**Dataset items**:
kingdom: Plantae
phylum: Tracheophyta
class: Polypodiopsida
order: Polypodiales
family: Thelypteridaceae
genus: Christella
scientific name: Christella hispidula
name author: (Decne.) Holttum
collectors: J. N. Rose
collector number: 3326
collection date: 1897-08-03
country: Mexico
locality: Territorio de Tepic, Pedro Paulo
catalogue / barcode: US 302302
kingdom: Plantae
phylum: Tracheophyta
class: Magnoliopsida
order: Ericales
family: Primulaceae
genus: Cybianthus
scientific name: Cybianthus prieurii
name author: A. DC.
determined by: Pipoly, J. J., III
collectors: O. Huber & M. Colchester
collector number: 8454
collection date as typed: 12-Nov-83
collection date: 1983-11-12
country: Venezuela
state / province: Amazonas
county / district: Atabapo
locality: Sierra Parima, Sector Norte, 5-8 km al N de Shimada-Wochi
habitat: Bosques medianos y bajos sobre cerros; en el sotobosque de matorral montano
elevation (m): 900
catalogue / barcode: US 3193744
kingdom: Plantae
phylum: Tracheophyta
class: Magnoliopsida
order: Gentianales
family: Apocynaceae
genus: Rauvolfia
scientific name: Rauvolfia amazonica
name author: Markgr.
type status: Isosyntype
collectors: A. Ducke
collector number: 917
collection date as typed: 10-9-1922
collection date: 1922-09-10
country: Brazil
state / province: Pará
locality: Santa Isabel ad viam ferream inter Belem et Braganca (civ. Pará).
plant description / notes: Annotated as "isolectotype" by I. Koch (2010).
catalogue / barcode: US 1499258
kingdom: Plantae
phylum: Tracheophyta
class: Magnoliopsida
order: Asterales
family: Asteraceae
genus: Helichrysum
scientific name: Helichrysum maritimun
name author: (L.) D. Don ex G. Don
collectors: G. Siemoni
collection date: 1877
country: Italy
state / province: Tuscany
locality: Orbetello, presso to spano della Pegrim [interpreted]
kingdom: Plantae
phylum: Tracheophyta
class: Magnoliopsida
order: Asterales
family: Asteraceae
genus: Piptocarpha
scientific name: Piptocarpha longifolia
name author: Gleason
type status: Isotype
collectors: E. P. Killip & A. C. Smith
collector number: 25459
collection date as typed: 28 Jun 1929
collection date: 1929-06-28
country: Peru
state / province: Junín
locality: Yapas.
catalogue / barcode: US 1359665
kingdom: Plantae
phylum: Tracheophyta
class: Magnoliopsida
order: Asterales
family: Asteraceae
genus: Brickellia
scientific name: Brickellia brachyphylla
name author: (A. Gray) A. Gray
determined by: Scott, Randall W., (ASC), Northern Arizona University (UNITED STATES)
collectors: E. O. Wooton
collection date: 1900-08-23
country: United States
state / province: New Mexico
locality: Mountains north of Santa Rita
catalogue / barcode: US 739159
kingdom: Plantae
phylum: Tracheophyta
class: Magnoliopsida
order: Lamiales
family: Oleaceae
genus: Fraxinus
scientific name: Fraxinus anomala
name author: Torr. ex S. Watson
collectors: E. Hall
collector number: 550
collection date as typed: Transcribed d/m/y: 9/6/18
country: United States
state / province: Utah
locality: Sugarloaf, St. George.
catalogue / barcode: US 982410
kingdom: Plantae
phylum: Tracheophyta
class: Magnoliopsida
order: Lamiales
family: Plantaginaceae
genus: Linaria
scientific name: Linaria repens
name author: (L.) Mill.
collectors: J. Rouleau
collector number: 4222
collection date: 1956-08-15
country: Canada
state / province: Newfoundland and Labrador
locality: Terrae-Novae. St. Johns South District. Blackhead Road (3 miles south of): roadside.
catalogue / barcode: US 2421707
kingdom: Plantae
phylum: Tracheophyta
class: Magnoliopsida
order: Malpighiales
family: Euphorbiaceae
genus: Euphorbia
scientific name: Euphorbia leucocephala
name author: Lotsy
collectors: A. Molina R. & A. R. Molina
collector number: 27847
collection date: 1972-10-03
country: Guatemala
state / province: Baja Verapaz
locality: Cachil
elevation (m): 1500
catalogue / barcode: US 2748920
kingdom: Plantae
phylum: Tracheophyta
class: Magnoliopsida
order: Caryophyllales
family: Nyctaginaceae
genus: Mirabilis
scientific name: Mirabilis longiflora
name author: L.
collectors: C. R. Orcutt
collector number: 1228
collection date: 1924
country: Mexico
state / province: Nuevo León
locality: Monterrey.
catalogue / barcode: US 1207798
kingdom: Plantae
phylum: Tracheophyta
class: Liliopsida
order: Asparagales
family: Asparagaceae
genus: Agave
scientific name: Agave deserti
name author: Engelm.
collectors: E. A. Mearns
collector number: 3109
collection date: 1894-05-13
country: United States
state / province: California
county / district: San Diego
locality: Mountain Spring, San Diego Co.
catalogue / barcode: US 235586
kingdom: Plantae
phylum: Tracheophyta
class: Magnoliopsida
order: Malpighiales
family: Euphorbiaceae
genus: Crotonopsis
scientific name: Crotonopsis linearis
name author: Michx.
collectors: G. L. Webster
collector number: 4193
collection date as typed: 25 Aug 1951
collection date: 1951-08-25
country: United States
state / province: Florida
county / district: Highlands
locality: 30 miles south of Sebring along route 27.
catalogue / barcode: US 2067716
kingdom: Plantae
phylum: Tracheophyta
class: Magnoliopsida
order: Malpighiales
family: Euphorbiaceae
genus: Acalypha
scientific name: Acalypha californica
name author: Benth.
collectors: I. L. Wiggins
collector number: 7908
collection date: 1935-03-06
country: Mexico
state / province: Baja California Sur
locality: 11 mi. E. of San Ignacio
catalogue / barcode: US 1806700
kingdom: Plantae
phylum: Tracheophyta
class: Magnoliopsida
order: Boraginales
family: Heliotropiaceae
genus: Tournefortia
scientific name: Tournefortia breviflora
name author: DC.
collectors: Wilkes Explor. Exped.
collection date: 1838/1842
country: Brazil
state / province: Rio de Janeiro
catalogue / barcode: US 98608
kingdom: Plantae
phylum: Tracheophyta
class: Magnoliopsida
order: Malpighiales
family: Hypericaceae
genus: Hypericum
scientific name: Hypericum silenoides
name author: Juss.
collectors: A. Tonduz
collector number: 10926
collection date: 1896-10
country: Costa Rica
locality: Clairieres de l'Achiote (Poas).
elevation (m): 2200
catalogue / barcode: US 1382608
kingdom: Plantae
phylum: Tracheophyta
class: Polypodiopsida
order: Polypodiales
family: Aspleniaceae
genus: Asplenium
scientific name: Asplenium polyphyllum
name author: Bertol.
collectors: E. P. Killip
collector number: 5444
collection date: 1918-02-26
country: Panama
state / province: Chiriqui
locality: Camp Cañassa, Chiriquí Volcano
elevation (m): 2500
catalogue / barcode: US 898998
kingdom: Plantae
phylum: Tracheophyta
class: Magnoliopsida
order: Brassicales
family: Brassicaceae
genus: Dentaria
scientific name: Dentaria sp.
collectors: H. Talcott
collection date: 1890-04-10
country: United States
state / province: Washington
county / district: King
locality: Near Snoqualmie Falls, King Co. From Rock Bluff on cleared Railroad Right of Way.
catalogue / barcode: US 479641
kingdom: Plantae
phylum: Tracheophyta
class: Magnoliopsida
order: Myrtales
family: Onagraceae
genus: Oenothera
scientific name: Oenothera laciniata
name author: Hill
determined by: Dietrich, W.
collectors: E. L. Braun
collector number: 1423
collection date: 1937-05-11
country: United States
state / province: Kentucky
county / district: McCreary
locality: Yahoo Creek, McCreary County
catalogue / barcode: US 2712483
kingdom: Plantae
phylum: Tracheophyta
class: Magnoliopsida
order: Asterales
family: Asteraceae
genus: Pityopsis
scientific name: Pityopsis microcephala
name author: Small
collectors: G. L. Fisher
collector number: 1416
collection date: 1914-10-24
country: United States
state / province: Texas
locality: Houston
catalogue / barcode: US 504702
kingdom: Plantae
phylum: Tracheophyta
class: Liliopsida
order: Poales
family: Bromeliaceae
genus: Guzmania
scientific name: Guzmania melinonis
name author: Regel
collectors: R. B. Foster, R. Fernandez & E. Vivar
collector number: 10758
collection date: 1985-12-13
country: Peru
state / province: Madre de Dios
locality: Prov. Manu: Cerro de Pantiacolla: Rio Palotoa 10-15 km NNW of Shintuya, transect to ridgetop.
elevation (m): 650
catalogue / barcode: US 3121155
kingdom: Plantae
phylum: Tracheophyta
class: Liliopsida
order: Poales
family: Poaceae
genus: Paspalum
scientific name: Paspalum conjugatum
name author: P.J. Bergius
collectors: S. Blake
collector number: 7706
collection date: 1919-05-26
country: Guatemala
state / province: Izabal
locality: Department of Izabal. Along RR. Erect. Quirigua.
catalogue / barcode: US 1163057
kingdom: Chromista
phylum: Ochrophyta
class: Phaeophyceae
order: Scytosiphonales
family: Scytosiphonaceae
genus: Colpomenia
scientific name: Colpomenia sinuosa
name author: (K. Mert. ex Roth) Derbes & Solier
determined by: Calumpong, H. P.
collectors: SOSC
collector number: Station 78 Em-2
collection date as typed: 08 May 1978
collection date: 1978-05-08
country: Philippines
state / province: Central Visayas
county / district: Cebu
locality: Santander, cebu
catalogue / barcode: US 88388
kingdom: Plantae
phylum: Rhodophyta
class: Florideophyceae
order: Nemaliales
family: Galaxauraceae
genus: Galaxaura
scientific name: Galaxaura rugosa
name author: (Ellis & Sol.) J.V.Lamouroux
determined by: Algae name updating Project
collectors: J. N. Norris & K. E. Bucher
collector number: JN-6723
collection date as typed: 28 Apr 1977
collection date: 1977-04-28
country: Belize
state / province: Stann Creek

**DESCRIPTION OF THE TASK**: Can you reproduce the lines starting with the one that contains "state / province: Baja Verapaz" and stopping after the one that contains "name author: Michx."?

**SOLUTION TO THIS PROBLEM**:
state / province: Baja Verapaz
locality: Cachil
elevation (m): 1500
catalogue / barcode: US 2748920
kingdom: Plantae
phylum: Tracheophyta
class: Magnoliopsida
order: Caryophyllales
family: Nyctaginaceae
genus: Mirabilis
scientific name: Mirabilis longiflora
name author: L.
collectors: C. R. Orcutt
collector number: 1228
collection date: 1924
country: Mexico
state / province: Nuevo León
locality: Monterrey.
catalogue / barcode: US 1207798
kingdom: Plantae
phylum: Tracheophyta
class: Liliopsida
order: Asparagales
family: Asparagaceae
genus: Agave
scientific name: Agave deserti
name author: Engelm.
collectors: E. A. Mearns
collector number: 3109
collection date: 1894-05-13
country: United States
state / province: California
county / district: San Diego
locality: Mountain Spring, San Diego Co.
catalogue / barcode: US 235586
kingdom: Plantae
phylum: Tracheophyta
class: Magnoliopsida
order: Malpighiales
family: Euphorbiaceae
genus: Crotonopsis
scientific name: Crotonopsis linearis
name author: Michx.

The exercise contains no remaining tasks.